Survey sees 7% growth, urges radical reforms
New Delhi, July 2
The speed at which the country’s economy would return to a high growth trajectory in the short term also depends on a revival of the global economy, particularly the US economy, the survey said. India should be back on the path of 8.5% to 9% growth per annum provided policy and institutional bottlenecks are removed, it added.
The survey, prepared by the finance ministry, also said inflation was no longer a worry and called for an urgent return to the targeted fiscal deficit of 3%. The deficit grew to 6.2% in 2008-09 as the government unleashed stimulus spending to insulate the economy against the global meltdown.
The survey also called for offloading equity in public sector undertakings, reform of fertilizer and food subsidies and auction of third-generation cellular phone spectrum.
The survey said the government should take advantage of the recent low price in oil costs to deregulate petrol and diesel prices. It also urged it improve the investment climate including hiking the foreign investment cap in insurance to 49% from 26%. FDI in multibrand retail should be allowed, starting with food retailing, and price controls on sugar and fertilizers should be removed, the survey noted.
MANUFACTURING: The survey said the size of the Indian market and the unmet demand for industrial products provides reasonable hope that demand would not be a constraining factor.

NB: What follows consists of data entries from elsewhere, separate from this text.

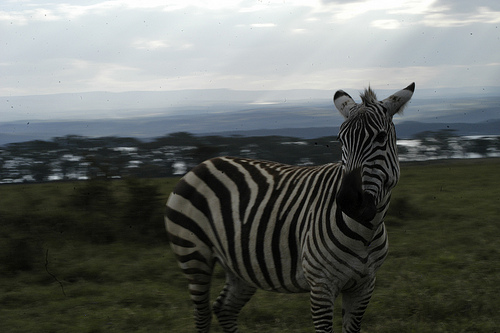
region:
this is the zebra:
[161, 80, 424, 317]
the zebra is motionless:
[162, 68, 419, 331]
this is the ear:
[328, 91, 359, 116]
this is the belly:
[225, 181, 310, 275]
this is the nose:
[332, 181, 372, 221]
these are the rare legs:
[193, 277, 262, 331]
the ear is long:
[390, 83, 419, 109]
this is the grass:
[53, 248, 138, 330]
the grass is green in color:
[98, 260, 145, 314]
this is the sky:
[198, 7, 299, 71]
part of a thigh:
[183, 245, 242, 308]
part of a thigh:
[184, 263, 215, 313]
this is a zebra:
[157, 77, 425, 324]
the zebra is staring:
[125, 80, 417, 327]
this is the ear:
[385, 75, 421, 110]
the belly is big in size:
[225, 209, 295, 266]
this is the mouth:
[339, 191, 377, 221]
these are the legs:
[187, 278, 254, 330]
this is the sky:
[87, 4, 222, 84]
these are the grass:
[80, 251, 152, 319]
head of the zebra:
[291, 52, 445, 223]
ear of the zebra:
[307, 85, 369, 141]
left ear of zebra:
[373, 70, 424, 127]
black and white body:
[211, 177, 323, 258]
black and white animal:
[143, 79, 442, 299]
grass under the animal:
[68, 265, 157, 330]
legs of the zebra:
[168, 263, 384, 325]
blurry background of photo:
[20, 119, 169, 197]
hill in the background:
[28, 76, 175, 137]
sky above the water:
[102, 12, 224, 65]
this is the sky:
[83, 7, 259, 133]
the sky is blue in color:
[377, 45, 466, 54]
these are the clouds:
[222, 12, 327, 59]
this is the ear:
[378, 87, 421, 113]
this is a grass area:
[407, 209, 471, 306]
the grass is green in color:
[392, 236, 460, 293]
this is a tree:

There is also a reasonable consensus that given the market situation, industry is unlikely to face a price deflation, it said.
It said manufacturing posted 2.4% growth in the last fiscal against 8.5% in the year-ago period. The pace of slowdown accelerated in the second half of 2008-09 with the sudden worsening of the global financial markets and a bleak economic outlook, it said.
With jobs getting lost by the thousands as a fallout of the downturn, the survey asked the government to review labour laws for pushing growth in employee-intensive sectors.
EXPORTS: The government should slash customs duties, streamline export promotion schemes and pay special attention to infrastructure to overcome the contracting exports on account of the ongoing recession faced by India’s major trading partners, the survey said.
Besides short-term relief measures and stimulus packages, some fundamental policy changes are also needed for the merchandise trade sector, it added.
The survey called for “weeding out unnecessary customs duty exemptions” and rationalising the tax structure, including specific duties, in a calibrated manner, taking into account the specific duty levels prevailing in the trading partner countries.
FISCAL DEFICIT: The government should also assess the possibility of entirely eliminating fiscal deficit, but with flexibility that it could be widened at a time of economic slowdown, the survey suggested. It urged the government to review the possibility of zero fiscal deficit as part of FRBM (fiscal responsibility and budget Management) II.
TAX STRUCTURE: Noting the country’s tax system continues to be complex, the survey asked the government to undertake further reforms including implementation of a uniform tax structure. It said the introduction of a goods and services tax (GST) would be opportune for deepening the reforms process already underway. GST is scheduled to be implemented from April 1, 2010.
Commenting on the survey’s proposals, FICCI president Harsh Pati Singhania said given the wide ranging reforms recommended in the survey, industry expects a strongly reformist budget.
PHDCCI president Satish Bagrodia said he wholeheartedly supports the agenda proposed by the survey to lift the economy from the slowdown brought on by global economic turmoil. “It’s gratifying to note the survey has given high priority to revisiting the reforms agenda as well as improving the investment climate to renew the growth momentum”.
Federation of Indian Export Organisations (FIEO) president A Sakthivel said measures such as higher subvention of interest, higher duty drawback rates and DEPB, increased funds for the technology upgradation fund for the textiles sector should be considered for reviving exports by medium and small units.